He tried to peer down to his chest, but Diana was too focused on what she wanted, and she lifted him forward, so she could drop the shirt off his back and look at his skin.
“Ah, Jesus.” It was all down the right side of him. Down his back, his arm, along his neck—an intricate mesh of grey and black veins. Some veins were more pronounced than others, thicker, darker. When she touched them, they bulged and moved. His right hand was covered. He had been a military man, so he didn’t have soft, hands. His were strong, calloused, well used, but these veins, they did something to the appearance, aging his hand almost. The skin sunk in between every bone, defining his hand to look like that of someone twice his age. The black vein ran through the middle and bulged in such a way it seemed to have been glued onto the back of his hand. “There’s a rash, or something. I’ve never seen anything like it. I …”

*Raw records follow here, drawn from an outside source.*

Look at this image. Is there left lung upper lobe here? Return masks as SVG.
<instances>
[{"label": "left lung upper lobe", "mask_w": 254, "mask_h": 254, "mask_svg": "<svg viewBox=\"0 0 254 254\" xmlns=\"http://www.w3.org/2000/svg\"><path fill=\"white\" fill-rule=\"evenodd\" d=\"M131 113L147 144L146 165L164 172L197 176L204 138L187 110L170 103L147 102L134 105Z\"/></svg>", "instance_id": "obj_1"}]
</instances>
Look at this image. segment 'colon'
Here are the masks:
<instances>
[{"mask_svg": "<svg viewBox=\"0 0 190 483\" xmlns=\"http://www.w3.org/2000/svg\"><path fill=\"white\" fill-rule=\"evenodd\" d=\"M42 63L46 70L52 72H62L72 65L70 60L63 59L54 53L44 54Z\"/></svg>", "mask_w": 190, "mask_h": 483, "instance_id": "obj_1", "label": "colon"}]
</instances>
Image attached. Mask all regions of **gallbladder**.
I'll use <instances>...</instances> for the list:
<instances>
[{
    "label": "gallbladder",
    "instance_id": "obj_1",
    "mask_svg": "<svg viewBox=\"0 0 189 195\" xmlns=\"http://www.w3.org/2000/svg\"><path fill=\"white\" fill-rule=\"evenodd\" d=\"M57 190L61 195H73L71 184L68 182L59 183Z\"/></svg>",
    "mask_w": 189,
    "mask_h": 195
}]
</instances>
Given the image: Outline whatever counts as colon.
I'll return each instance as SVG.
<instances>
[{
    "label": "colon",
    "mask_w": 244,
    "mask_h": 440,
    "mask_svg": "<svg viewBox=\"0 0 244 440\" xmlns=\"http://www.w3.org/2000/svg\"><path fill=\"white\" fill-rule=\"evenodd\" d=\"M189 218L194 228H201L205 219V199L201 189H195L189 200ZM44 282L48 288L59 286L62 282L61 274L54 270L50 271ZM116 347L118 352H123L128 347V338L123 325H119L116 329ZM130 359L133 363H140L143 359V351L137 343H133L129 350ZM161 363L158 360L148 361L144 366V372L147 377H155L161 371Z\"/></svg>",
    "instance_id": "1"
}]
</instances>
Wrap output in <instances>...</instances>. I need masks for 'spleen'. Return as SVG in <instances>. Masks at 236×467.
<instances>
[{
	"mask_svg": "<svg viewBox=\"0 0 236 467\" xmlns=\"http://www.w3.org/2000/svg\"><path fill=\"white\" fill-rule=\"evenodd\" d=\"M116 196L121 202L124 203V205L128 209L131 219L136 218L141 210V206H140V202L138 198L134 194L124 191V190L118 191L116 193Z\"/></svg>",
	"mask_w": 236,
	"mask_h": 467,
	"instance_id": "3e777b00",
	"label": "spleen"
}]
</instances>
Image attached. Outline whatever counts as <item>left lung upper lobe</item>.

She watched as James lifted his hand to his face and stared at the lines there. But then he closed his eyes and wobbled a little.
“I need to get you some help. Shit.” She couldn’t leave him. Not here. And where did she go?
“No,” James said. “It’s just--”
“You’re covered in something. I don’t know what it is.”
“They’ll catch you. I …” He had to pause between words, as if the act of speaking was tiring. “Rest. We’ll find antibiotics.”
“James …”
He looked at her with tired weepy eyes, and she could only stare back with fear, horror, and a truck load of images of what would happen to her husband. “Please,” she croaked. “Let me get help. I …”
He lifted a weary hand to her face and flopped it on her shoulder, his energy going from him. “I’ll be okay. Just need sleep.”
“We need help.”
“No. Wait …” He let out a long sigh and forced his eyes open. They tried to hood, but he made them open, wide. “We need to get back on the road.”
“You can’t drive like this.” Stubborn man. “Sleep. Just two hours.” The words were like lies as they came out of her mouth. She wanted to get someone. She didn’t know who. They were a day’s drive from home, three days from their meeting point and God knows who was friendly in this area and who wasn’t. But two hours. She’d give him that. “The slightest hint you’re getting worse, and I am going for help.”
The protests he was about to give, died on his lips when he saw her expression. “Two hours.”
“Two.”
At least with being a half-breed angel, she had more strength than a mere Human. She didn’t have the full strength of her kind, but it was enough to get James up and back to the make-shift bed, even if she had to make a couple of stops during the tiny trek from one room to the other.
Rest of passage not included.